In 2009, WBRC became a founding member station of the Raycom News Network, a service created to allow the sharing of news resources among the four Raycom-owned television stations that serve Alabama – including NBC affiliate WSFA in Montgomery, NBC affiliate WAFF in Huntsville and ABC affiliate WTVM in Columbus, Georgia (the latter of which includes a portion of eastern Alabama in its service area) – which combined, cover almost half of Alabama’s population. The service allows the stations to pool story content seen on the stations’ newscasts and websites, as well as share information and newsgathering equipment (such as satellite trucks). The four stations also comprise the Raycom Weather Network and the Raycom Alabama Weather Blog, where meteorologists from all four stations post forecasts and storm reports, and which provide live feeds from cameras and Doppler weather radar systems that each of the stations operate (the only Raycom-owned station in Alabama that does not participate in the arrangement is fellow Fox affiliate WDFX-TV in Dothan, whose news programming is produced by WSFA under a news share agreement).

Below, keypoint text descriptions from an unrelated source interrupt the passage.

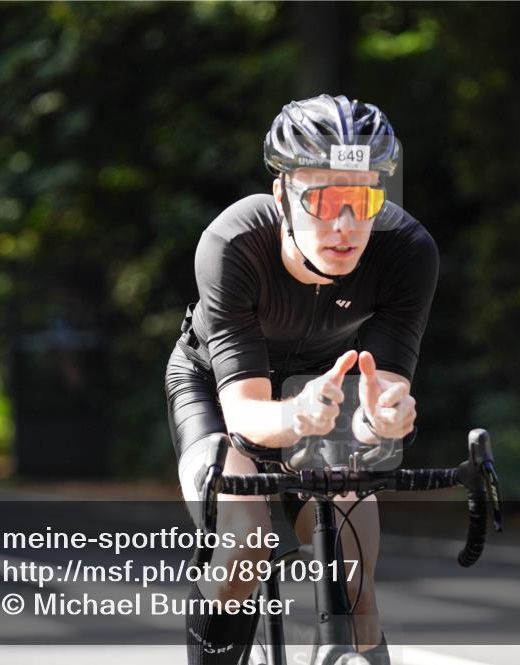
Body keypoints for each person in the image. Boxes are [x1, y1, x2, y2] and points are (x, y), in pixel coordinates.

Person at [166, 94, 438, 665]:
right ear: (283, 195)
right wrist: (295, 418)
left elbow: (381, 391)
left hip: (323, 390)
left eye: (363, 200)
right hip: (220, 392)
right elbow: (246, 414)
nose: (345, 225)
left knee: (356, 576)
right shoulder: (233, 243)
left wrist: (383, 418)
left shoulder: (405, 250)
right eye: (324, 198)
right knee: (243, 544)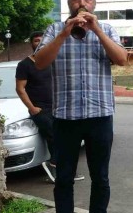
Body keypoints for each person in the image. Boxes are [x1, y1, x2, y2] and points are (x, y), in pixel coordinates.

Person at [34, 0, 128, 213]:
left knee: (101, 178)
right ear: (69, 3)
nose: (82, 2)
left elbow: (122, 58)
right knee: (63, 180)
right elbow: (39, 63)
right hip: (65, 117)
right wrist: (65, 31)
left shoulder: (107, 30)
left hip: (100, 116)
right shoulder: (54, 30)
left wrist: (96, 30)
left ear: (94, 3)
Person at [15, 31, 84, 184]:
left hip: (58, 107)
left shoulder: (52, 61)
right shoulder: (24, 65)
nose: (38, 43)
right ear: (31, 43)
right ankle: (53, 163)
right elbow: (20, 89)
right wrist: (32, 108)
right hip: (40, 109)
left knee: (62, 138)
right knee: (55, 136)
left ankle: (63, 171)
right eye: (35, 40)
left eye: (41, 40)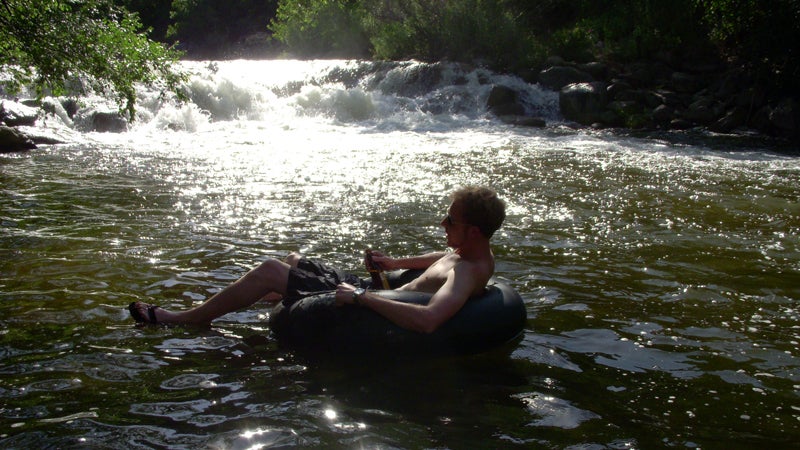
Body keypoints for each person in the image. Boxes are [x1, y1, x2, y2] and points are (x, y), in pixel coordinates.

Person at [129, 186, 505, 334]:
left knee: (271, 270)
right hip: (380, 289)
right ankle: (255, 297)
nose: (442, 224)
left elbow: (428, 320)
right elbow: (441, 257)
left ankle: (186, 319)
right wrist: (391, 264)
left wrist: (362, 298)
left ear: (473, 230)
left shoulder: (468, 273)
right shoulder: (468, 250)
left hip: (372, 303)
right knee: (294, 259)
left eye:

On July 14, 2009, the station eliminated its Saturday evening 5:00 p.m. newscast due to budget cutbacks at the station spurred by the economic downturn.[35] On October 26, 2009, WBRC became the second television station in the Birmingham-Tuscaloosa-Anniston market (after WVTM-TV) – and the third station in Alabama – to begin broadcasting its local newscasts in high definition; the news set and the graphics were also redesigned as part of the transition.

On September 12, 2016, the station debuted a 4:00 p.m. newscast, placing the station in competition with WVTM and WBMA, which have both aired 4:00 p.m. newscasts for several years.